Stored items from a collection
▽

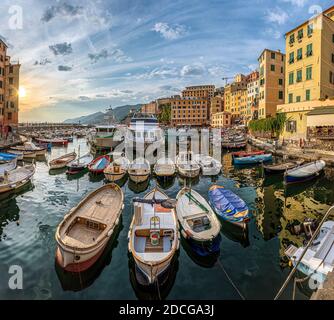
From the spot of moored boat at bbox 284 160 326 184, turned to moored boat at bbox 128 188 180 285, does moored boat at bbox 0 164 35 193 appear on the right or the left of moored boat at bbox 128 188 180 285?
right

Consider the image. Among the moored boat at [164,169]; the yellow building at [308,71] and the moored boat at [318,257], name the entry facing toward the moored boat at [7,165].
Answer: the yellow building

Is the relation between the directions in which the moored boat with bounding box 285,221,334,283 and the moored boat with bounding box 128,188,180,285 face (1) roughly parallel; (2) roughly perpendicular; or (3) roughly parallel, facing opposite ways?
roughly perpendicular

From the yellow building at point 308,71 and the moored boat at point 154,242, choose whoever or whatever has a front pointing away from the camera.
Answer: the moored boat

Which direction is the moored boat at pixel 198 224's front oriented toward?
away from the camera
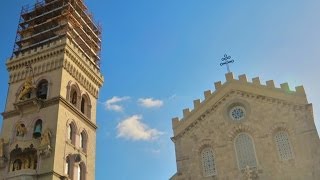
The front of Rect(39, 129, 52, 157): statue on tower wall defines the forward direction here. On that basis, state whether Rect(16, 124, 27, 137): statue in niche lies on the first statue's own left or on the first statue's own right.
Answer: on the first statue's own right

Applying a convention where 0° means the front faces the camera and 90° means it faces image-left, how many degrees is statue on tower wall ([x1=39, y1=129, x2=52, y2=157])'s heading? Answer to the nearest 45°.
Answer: approximately 45°

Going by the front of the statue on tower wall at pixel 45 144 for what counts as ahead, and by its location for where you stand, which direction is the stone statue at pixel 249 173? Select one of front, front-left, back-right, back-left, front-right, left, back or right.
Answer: left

△

# Task
Rename "bounding box" as "outline box" in all the items above and write them out again with nothing else changed. Leave the pictures out.

# Answer to this exercise
From the spot of moored boat at bbox 284 160 326 184, turned to moored boat at bbox 128 188 180 285, does moored boat at bbox 0 164 35 193 appear on the right or the left of moored boat at bbox 128 188 180 285?
right

Consider the image. Among the moored boat at [164,169]; the yellow building at [308,71] and the moored boat at [318,257], name the entry facing toward the moored boat at [7,165].
Answer: the yellow building

Is the relation between the directions in which the moored boat with outline box 285,221,334,283 and the moored boat with outline box 128,188,180,285 face (1) roughly parallel; (2) roughly perpendicular; or (3) roughly parallel, facing opposite ways?
roughly perpendicular

From the yellow building at point 308,71 and the moored boat at point 154,242, choose whoever or whatever has a front pointing away from the camera.
Answer: the moored boat

Which direction is the moored boat at pixel 198 224's front oriented toward?
away from the camera
The front of Rect(39, 129, 52, 157): statue on tower wall defines the forward direction here. On that basis, state whether Rect(16, 124, 27, 137): statue in niche lies on the first statue's own left or on the first statue's own right.
Answer: on the first statue's own right

Applying a convention where 0° means the front faces the camera and 90° means it faces image-left, how many degrees is statue on tower wall ([x1=39, y1=129, x2=52, y2=157])'s heading? Answer to the nearest 45°.
Answer: approximately 45°

Going by the front of the statue on tower wall at pixel 45 144 for what counts as ahead, and by its location for where you stand, which direction is the stone statue at pixel 249 173? Select one of front, front-left, back-right, back-left, front-right, left, back or right.
Answer: left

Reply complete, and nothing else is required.